On the topic of Japan’s most iconic indigenous sports, I’m sure many would agree that one is most likely to think of sumo wrestling. For me, just hearing the word brings to mind the image of two gargantuan human beings battling each other upon a clay ring, and since the last time I went to see a sumo wrestling match in Japan, that image has grown extremely clear.
The first sumo wrestling match I ever saw live was at Ryogoku Kokugikan in Tokyo, on a CIEE-organized event in December 2014. I remember feeling extremely pleased at the prospect of finally seeing in person something which I had thus far only had a very storybook image of in my head. We were seated on the second level, looking down as pairs of very large men entered and exited the stage. Too preoccupied with excitement, I failed to understand anything about the art of sumo wrestling. My knowledge of sumo wrestling, however, was to become much more profound the next time I were to visit the Ryogoku Kokugikan.
I had the chance to become acquainted with the mother of one of my friend’s students at the international school where she teaches part-time – turns out, the mother’s what they call an “okamisan,” the master of a “sumo stable.” Indeed, sumo wrestlers train, eat, and are housed in what is called a sumo stable, and I was lucky enough to have met the master of one. Apparently, being the acquaintance of an okamisan comes with a few perks, as I eventually found out when my colleague and I were presented with free front-row tickets to another sumo wrestling match at Ryogoku Kokugikan.
Here’s how a day of sumo wrestling matches works: The spectator area remains open, meaning you can go in and out whenever you want, thus facilitating the processes of getting a snack or going to the bathroom. Matches are held throughout the day in procession, beginning with the lower-ranking (not-so) small-fry sumo wrestlers. On average, each match lasts just a few seconds, so it’s easy to become familiar with the process after a few matches. A pair of sumo wrestlers enter the ring, and each wrestler bows to the other. Then, each wrestler begins to cycle between the motions of squatting at the starting line, performing a few motions (slapping their bellies, stomping on the ground, etc.), and throwing salt across the ring. Then, the fight begins. It usually only takes two to three seconds for one sumo to ring-out the other. This is a simple enough process, to say the least, and I was able to enjoy the matches my first time at Ryogoku Kokugikan. However, it took the okamisan explaining to me the significance behind these motions for me to really appreciate the art.

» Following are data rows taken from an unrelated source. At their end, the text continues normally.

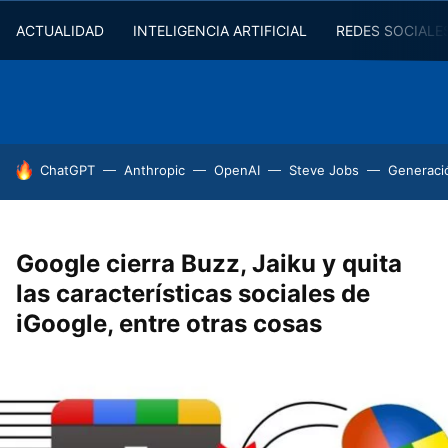
ACTUALIDAD
INTELIGENCIA ARTIFICIAL
REDES SOCIALE
HOY SE HABLA DE
ChatGPT
Anthropic
OpenAI
Steve Jobs
Generaci
Google cierra Buzz, Jaiku y quita
las características sociales de
iGoogle, entre otras cosas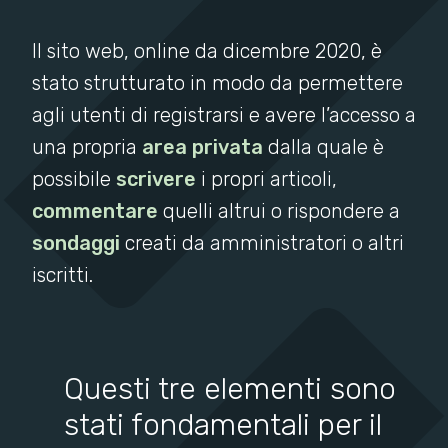
Il sito web, online da dicembre 2020, è
stato strutturato in modo da permettere
agli utenti di registrarsi e avere l’accesso a
una propria
area privata
dalla quale è
possibile
scrivere
i propri articoli,
commentare
quelli altrui o rispondere a
sondaggi
creati da amministratori o altri
iscritti.
Questi tre elementi sono
stati fondamentali per il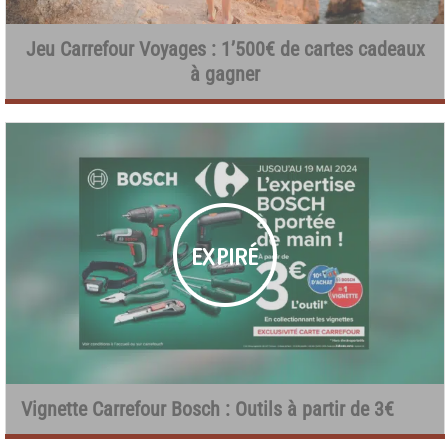
Jeu Carrefour Voyages : 1’500€ de cartes cadeaux
à gagner
Vignette Carrefour Bosch : Outils à partir de 3€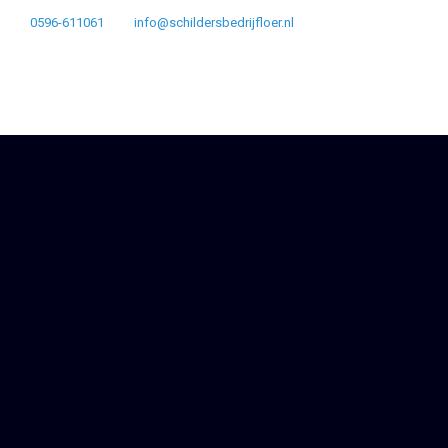
0596-611061
info@schildersbedrijfloer.nl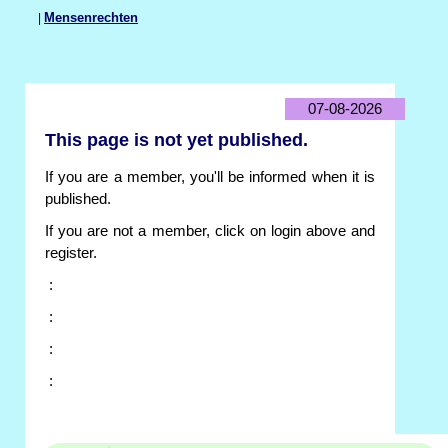
|
Mensenrechten
07-08-2026
This page is not yet published.
If you are a member, you'll be informed when it is
published.
If you are not a member, click on login above and
register.
:
:
:
: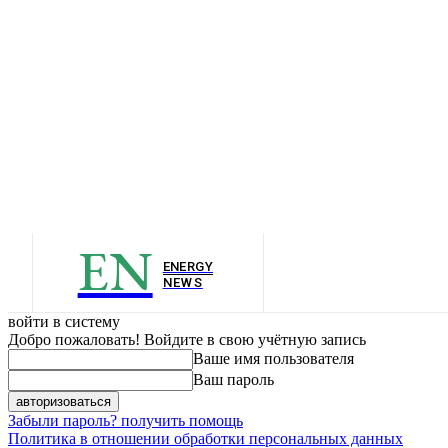
EN
ENERGY
NEWS
войти в систему
Добро пожаловать! Войдите в свою учётную запись
Ваше имя пользователя
Ваш пароль
Забыли пароль? получить помощь
Политика в отношении обработки персональных данных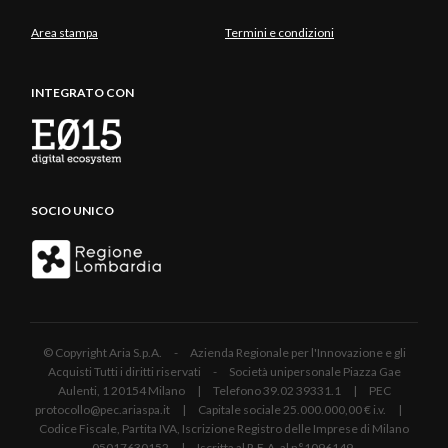
Area stampa
Termini e condizioni
INTEGRATO CON
SOCIO UNICO
© Copyright Aria S.p.A. - Azienda Regionale per l'Innovazione e gli
Acquisti Tutti i diritti riservati - Società unipersonale Piazza Gae
Aulenti, 1 20154 Milano | Telefono 39.02 39331.1 | PEC
protocollo@pec.ariaspa.it | Capitale sociale 25.000.000,00 € i.v. |
Codice Fiscale, Partita IVA, Iscrizione Registro delle Imprese di Milano
05017630152 | Iscritta al R.E.A. al n°1096149.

As I watched from one of the front-most sections, the okamisan explained to me that the wrestlers wrestle each other when they feel like it, without exchanging a word. The cycle of motions and throwing salt serve to pump up the Japanese fighting spirit of the wrestlers themselves, as well as to excite the audience. When both wrestlers are ready to take on the other, they will communicate their readiness with a mere look – the referee is just there to make sure they don’t go over the time limit.
Apparently, there are both honorable and dishonorable ways for a sumo wrestler to win, and a wrestler is not liked simply for his fighting ability, but also for his “nihonseishin,” or “Japanese spirit.” I remember the okamisan expressing particular distaste for one wrestler who had won by tricking his opponent to come at him, then dodging out of the way.
Occasionally, a match would be preceded by several people in robes walking onto the circular stage, and circling around the wrestlers whilst holding up flags with advertisements on them. It was a sight I had seen my first time at the stadium, but had yet to understand. The okamisan explained to me that these were sponsors for either one of the sumo wrestlers on stage, and that each flag was worth about six hundred US dollars. The victorious wrestler would be given six hundred dollars for each flag as reward money, a discovery which had me gaping for several minutes straight. Some matches were preceded by about two or three flags, others by over thirty, and most with none at all. I remember counting a total of over thirty flags for the final match, and watching with great envy as the victor left with literal handfuls of money.
To me, the most interesting part of this experience was seeing how the wrestlers who were popular for their “Japanese spirit” weren’t all Japanese, but mostly Mongolian. There was even one Russian wrestler amongst the top-division sumo who was received with quite an uproar after winning his match. It goes to show that being Japanese isn’t a prerequisite to possessing the moral values which the Japanese people uphold, which gives me hope, as after seeing all those six-hundred-dollar flags, I am currently considering a lucrative career in sumo wrestling.